What the exercise asks: Copy out each of the lines below word for word, leaving out the pictures.

Extracted information:
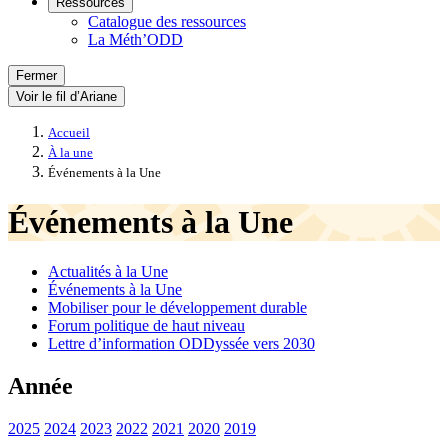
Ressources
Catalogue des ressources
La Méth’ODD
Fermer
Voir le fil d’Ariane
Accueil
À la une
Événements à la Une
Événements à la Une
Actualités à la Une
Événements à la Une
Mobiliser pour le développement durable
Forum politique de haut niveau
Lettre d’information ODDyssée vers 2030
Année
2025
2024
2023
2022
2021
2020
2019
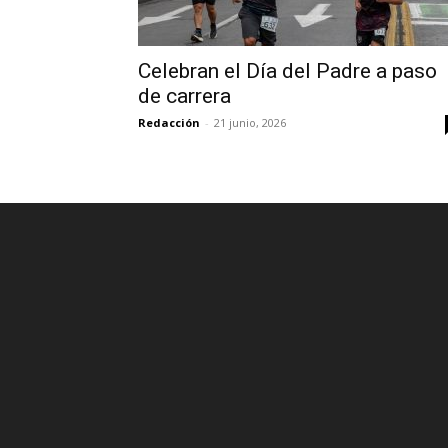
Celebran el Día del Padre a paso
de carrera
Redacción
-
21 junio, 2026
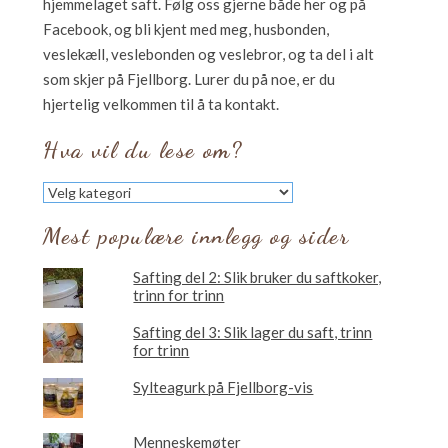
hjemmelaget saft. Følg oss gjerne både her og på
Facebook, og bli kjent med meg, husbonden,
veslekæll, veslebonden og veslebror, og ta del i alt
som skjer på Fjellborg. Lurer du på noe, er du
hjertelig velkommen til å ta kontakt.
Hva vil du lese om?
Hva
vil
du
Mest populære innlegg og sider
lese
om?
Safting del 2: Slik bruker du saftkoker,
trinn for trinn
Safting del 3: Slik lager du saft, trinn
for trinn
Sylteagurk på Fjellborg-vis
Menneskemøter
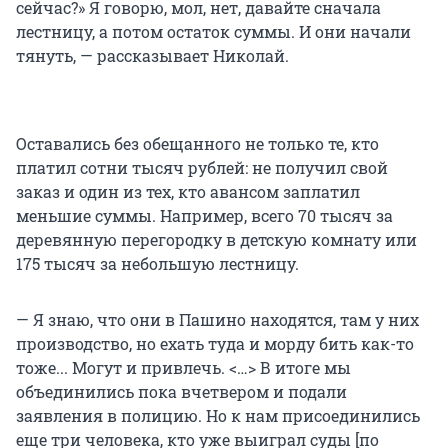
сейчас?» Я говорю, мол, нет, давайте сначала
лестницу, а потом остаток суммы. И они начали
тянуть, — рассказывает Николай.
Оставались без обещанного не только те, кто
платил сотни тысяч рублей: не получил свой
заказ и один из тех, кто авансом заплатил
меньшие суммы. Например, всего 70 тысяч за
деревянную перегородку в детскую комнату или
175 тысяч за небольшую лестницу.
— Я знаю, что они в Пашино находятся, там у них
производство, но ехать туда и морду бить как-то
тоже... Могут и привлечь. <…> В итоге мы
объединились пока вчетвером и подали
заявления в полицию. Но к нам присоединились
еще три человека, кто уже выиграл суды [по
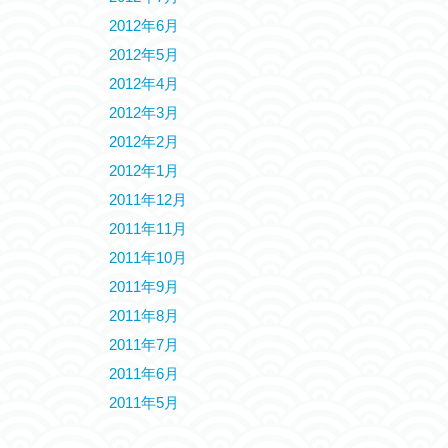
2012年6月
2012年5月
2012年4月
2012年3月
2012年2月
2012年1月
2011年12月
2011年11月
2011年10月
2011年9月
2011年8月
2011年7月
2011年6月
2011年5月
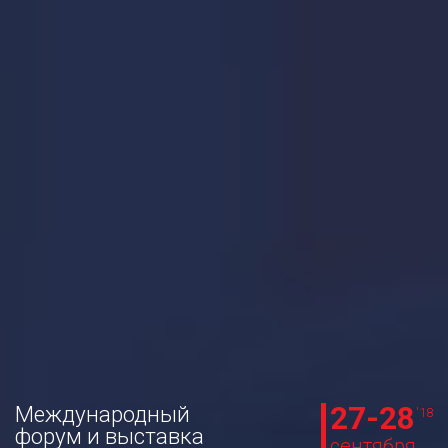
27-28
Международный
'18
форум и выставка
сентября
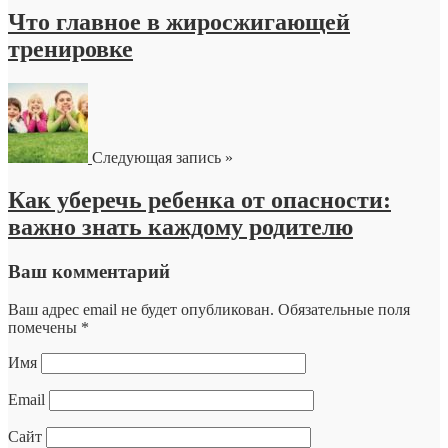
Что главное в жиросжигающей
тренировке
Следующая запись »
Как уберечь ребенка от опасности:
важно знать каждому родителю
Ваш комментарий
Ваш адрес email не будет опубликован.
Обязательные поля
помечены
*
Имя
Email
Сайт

Your response:
Ressources
Catalogue des ressources
La Méth’ODD
Fermer
Voir le fil d’Ariane
Accueil
À la une
Événements à la Une
Événements à la Une
Actualités à la Une
Événements à la Une
Mobiliser pour le développement durable
Forum politique de haut niveau
Lettre d’information ODDyssée vers 2030
Année
2025
2024
2023
2022
2021
2020
2019
Celebran el Día del Padre a paso
de carrera
Redacción
-
21 junio, 2026
hjemmelaget saft. Følg oss gjerne både her og på
Facebook, og bli kjent med meg, husbonden,
veslekæll, veslebonden og veslebror, og ta del i alt
som skjer på Fjellborg. Lurer du på noe, er du
hjertelig velkommen til å ta kontakt.
Hva vil du lese om?
Hva
vil
du
Mest populære innlegg og sider
lese
om?
Safting del 2: Slik bruker du saftkoker,
trinn for trinn
Safting del 3: Slik lager du saft, trinn
for trinn
Sylteagurk på Fjellborg-vis
Menneskemøter
сейчас?» Я говорю, мол, нет, давайте сначала
лестницу, а потом остаток суммы. И они начали
тянуть, — рассказывает Николай.
Оставались без обещанного не только те, кто
платил сотни тысяч рублей: не получил свой
заказ и один из тех, кто авансом заплатил
меньшие суммы. Например, всего 70 тысяч за
деревянную перегородку в детскую комнату или
175 тысяч за небольшую лестницу.
— Я знаю, что они в Пашино находятся, там у них
производство, но ехать туда и морду бить как-то
тоже... Могут и привлечь. <…> В итоге мы
объединились пока вчетвером и подали
заявления в полицию. Но к нам присоединились
еще три человека, кто уже выиграл суды [по
2012年6月
2012年5月
2012年4月
2012年3月
2012年2月
2012年1月
2011年12月
2011年11月
2011年10月
2011年9月
2011年8月
2011年7月
2011年6月
2011年5月
27-28
Международный
'18
форум и выставка
сентября
Что главное в жиросжигающей
тренировке
Следующая запись »
Как уберечь ребенка от опасности:
важно знать каждому родителю
Ваш комментарий
Ваш адрес email не будет опубликован.
Обязательные поля
помечены
*
Имя
Email
Сайт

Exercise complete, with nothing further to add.